### Given passage
Local team Sprout! designing net-zero modular classrooms

  • The group wants to sell Seed classrooms and curriculum, and use profits to donate Seeds to schools that can't afford them.
  • By LYNN PORTER
    Journal Staff Reporter

    Rendering courtesy of The Sprout! Collective [enlarge]
    The 960-square-foot Seed classroom would be a living laboratory for three schools in the Canadian city of Jasper.

    Stacy H. Smedley, Ric Cochrane and James Jenkins were moved when they heard some kids from Canada talk at a recent sustainability conference about how they wanted to get a living building in their district.

    “They've got nature all around them, but they are seeing the environment being harmed in other places,” Smedley said.

    So the trio — who work in architecture and construction in Seattle — decided to do something about that.

    In May, during the Living Future UnConference in Portland, they founded The Sprout! Collective with the goal of bringing sustainable learning spaces to children worldwide.

### Dataset
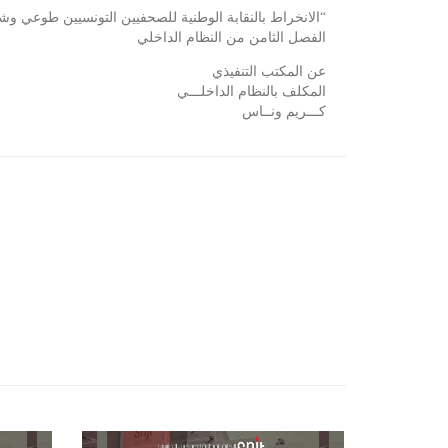
“الانخراط بالنقابة الوطنية للصحفيين التونسيين طوعي 
الفصل الثامن من النظام الداخلي
عن المكتب التنفيذي
المكلف بالنظام الداخلـــي
كـــريم ونــاس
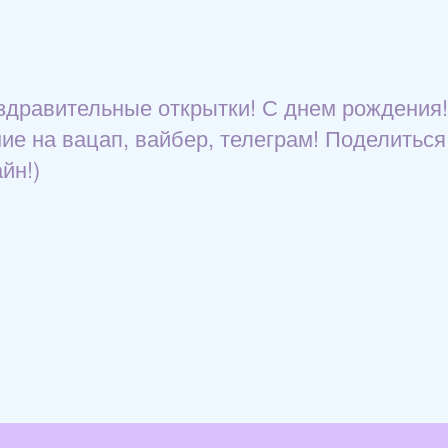
здравительные открытки! С днем рождения!
ие на вацап, вайбер, телеграм! Поделиться
йн!)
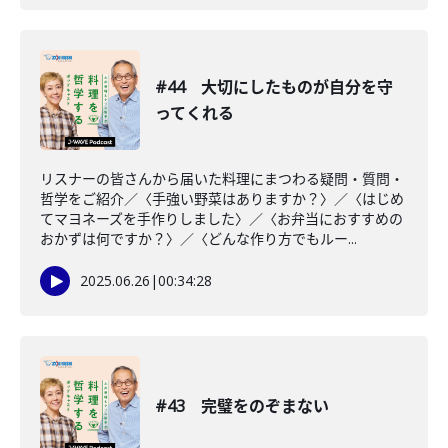
#44 大切にしたものが自分を守
ってくれる
リスナーの皆さんから届いた料理にまつわる疑問・質問・
哲学をご紹介／〈手強い野菜はありますか？〉／〈はじめ
てマヨネーズを手作りしました〉／〈お弁当におすすめの
おかずは何ですか？〉／〈どんな作り方でもルー...
2025.06.26
|
00:34:28
#43 完璧をのぞまない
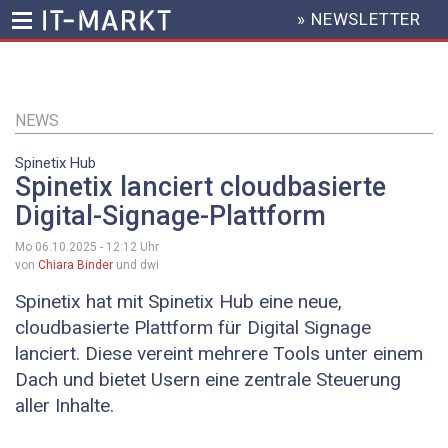
» NEWSLETTER
HEADER
MENU
Direkt
zum
Inhalt
NEWS
Spinetix Hub
Spinetix lanciert cloudbasierte
Digital-Signage-Plattform
Mo 06.10.2025 - 12:12
Uhr
von
Chiara Binder
und dwi
Spinetix hat mit Spinetix Hub eine neue,
cloudbasierte Plattform für Digital Signage
lanciert. Diese vereint mehrere Tools unter einem
Dach und bietet Usern eine zentrale Steuerung
aller Inhalte.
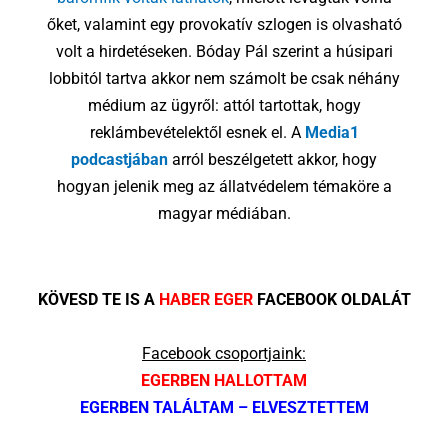
őket, valamint egy provokatív szlogen is olvasható
volt a hirdetéseken. Bóday Pál szerint a húsipari
lobbitól tartva akkor nem számolt be csak néhány
médium az ügyről: attól tartottak, hogy
reklámbevételektől esnek el. A
Media1
podcastjában
arról beszélgetett akkor, hogy
hogyan jelenik meg az állatvédelem témaköre a
magyar médiában.
KÖVESD TE IS A
HABER EGER
FACEBOOK OLDALÁT
Facebook csoportjaink:
EGERBEN HALLOTTAM
EGERBEN TALÁLTAM – ELVESZTETTEM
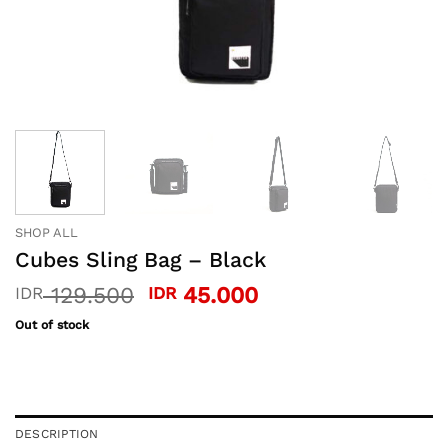
SHOP ALL
Cubes Sling Bag – Black
Original
Current
129.500
45.000
IDR
IDR
price
price
Out of stock
was:
is:
IDR 129.500.
IDR 45.000.
DESCRIPTION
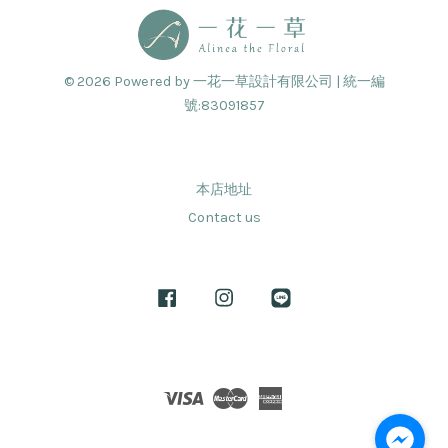
© 2026 Powered by 一花一草設計有限公司 | 統一編
號:83091857
本店地址
Contact us
Facebook
Instagram
Line
Visa
Master
American
Express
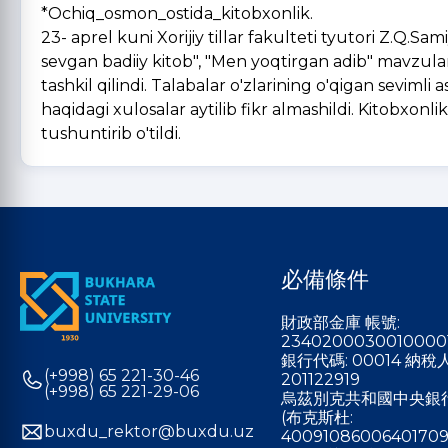
*Ochiq_osmon_ostida_kitobxonlik.
23- aprel kuni Xorijiy tillar fakulteti tyutori Z.Q.
sevgan badiiy kitob", "Men yoqtirgan adib" mavzular
tashkil qilindi. Talabalar o'zlarining o'qigan sevimli 
haqidagi xulosalar aytilib fikr almashildi. Kitobxonl
tushuntirib o'tildi.
必備條件
財政部金庫 帳號:
2340200030010000
銀行代碼: 00014 納
(+998) 65 221-30-46
201122919
(+998) 65 221-29-06
烏茲別克共和國中央銀
(布克斯杜:
buxdu_rektor@buxdu.uz
40091086006401709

### Directions for this task
Please give the size of the Seed classroom as stated in the article on Sprout! classrooms.

### Your response
960 square feet.